Los españoles, que contaban con una ametralladora pesada de 12,7 mm montada en la torreta del vehículo y el fusil HK reglamentario, en lugar de ponerse a cubierto, respondieron al ataque y abrieron fuego contra el coche que se dirigía hacia su posición. Alcanzaron al conductor, que resultó muerto, cuando redujo la velocidad para sortear una zanja de aproximación, estrellándose la pick-up, sin control, unas decenas de metros antes de llegar a su objetivo. Por suerte, no llegó a estallar, pues en su interior encontraron después más de 500 kilos de explosivos.

 

El segundo de los conductores, viendo que el plan inicial se había desbaratado, activó el artefacto de su vehículo. Una tremenda explosión seguida de una gran deflagración alcanzó los muros defensivos del cuartel y la metralla que lanzó la onda expansiva hirió a dos de los soldados de Mali. El personal de la guarnición acudió a los puestos defensivos y entablaron un tiroteo en la oscuridad contra el resto de yihadistas que, incapaces de conseguir su objetivo, se retiraron abandonando sus muertos y heridos. A la refriega, en nuestro país, no se le dio importancia, y sólo se nos informó de que tropas españolas habían ayudado a desbaratar un atentado.

 

Y al respecto nada más supimos hasta que el pasado día 14 de julio, fiesta nacional francesa, supimos que miembros de la Brigada Aerotransportada Galicia habían participado en el desfile militar más importante para los franceses, pero nadie dijo por qué.
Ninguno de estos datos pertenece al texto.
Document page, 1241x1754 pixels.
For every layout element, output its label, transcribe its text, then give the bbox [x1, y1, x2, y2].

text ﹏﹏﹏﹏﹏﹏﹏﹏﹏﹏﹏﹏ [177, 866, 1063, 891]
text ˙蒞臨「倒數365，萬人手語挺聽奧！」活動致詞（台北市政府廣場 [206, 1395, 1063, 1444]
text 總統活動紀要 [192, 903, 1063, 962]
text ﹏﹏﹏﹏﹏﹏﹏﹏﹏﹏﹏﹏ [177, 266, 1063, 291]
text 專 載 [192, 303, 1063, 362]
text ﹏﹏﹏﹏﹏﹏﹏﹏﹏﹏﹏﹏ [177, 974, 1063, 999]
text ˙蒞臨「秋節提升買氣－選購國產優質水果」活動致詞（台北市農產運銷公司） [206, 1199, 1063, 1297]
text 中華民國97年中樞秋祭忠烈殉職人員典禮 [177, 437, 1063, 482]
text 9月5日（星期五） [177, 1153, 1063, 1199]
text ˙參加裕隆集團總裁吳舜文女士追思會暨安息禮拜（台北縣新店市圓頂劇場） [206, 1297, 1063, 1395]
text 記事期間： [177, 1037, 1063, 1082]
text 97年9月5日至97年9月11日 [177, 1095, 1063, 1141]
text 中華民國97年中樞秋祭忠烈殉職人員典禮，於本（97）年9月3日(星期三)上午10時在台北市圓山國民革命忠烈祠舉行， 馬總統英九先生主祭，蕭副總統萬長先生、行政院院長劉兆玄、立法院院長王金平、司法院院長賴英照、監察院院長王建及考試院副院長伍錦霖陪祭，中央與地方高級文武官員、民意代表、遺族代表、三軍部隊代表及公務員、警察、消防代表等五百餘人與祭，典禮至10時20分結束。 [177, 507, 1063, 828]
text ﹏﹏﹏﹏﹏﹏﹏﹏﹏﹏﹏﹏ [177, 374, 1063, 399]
Cito a El País, el día 11 de julio informó que “Más de 100 militares españoles desfilarán el próximo domingo por los Campos Elíseos de París como parte del desfile de la Fiesta Nacional francesa. La participación militar española en la celebración del 14 de julio responde a una invitación del jefe del Estado francés, Emmanuel Macron, a los países que forman parte de la iniciativa europea de defensa”.¡Qué información tan roñosa y mezquina!

 

En absoluto se trataba de una presencia simbólica. Nuestros soldados recibieron el honor de abrir el desfile, en solitario, por los Campos Elíseos. Una compañía del batallón Galicia, en la que estaban los condecorados héroes españoles, con las boinas caladas y sus fusiles al hombro, desfilaron en formación cerrada al son de una banda militar a la cabeza de las fuerzas armadas galas, ante el Presidente de la República y resto de autoridades, que aplaudieron, en pie, a nuestros soldados, reconociendo y honrando así su gesta.

 

Pueden ver en este enlace el desfile de nuestros soldados.

 

Seguro que tampoco sabían que nuestro Presidente del Gobierno en funciones estaba invitado al acto, pero que declinó la invitación para preparar la sesión de investidura del próximo 22 de julio y, en su lugar, mandó a la ministra de Defensa en funciones. Se ven claras las prioridades, ¿verdad? Espero que su valiente proceder reciba la recompensa que merece, no menos.

 

También me gustaría recordar que la mayor parte de la prensa española prefirió centrarse en que ya tenemos una mujer en el cargo de general, antes que cubrir el evento en París. No digo yo que sea menos importante una cosa que la otra. Pero reconocer el sacrificio de unos compatriotas que, en primera fila, poniendo en riesgo sus vidas al defendernos y representarnos lejos de nuestra patria y sus seres queridos, merece algo más que los miserables cinco segundos que les dedicaron en TVE.

 

Por eso, cuando los que sentimos España conocemos cosas como éstas, además de indignación contra los que no comparten nuestro agradecimiento a las fuerzas armadas españolas, nos vienen a la cabeza los versos del Cantar de Mío Cid:

 

¡Cuántos ojos que lloraban de grande que era el dolor!

Y de los labios de todos sale la misma razón:

«¡Qué buen vasallo sería si tuviese buen señor!»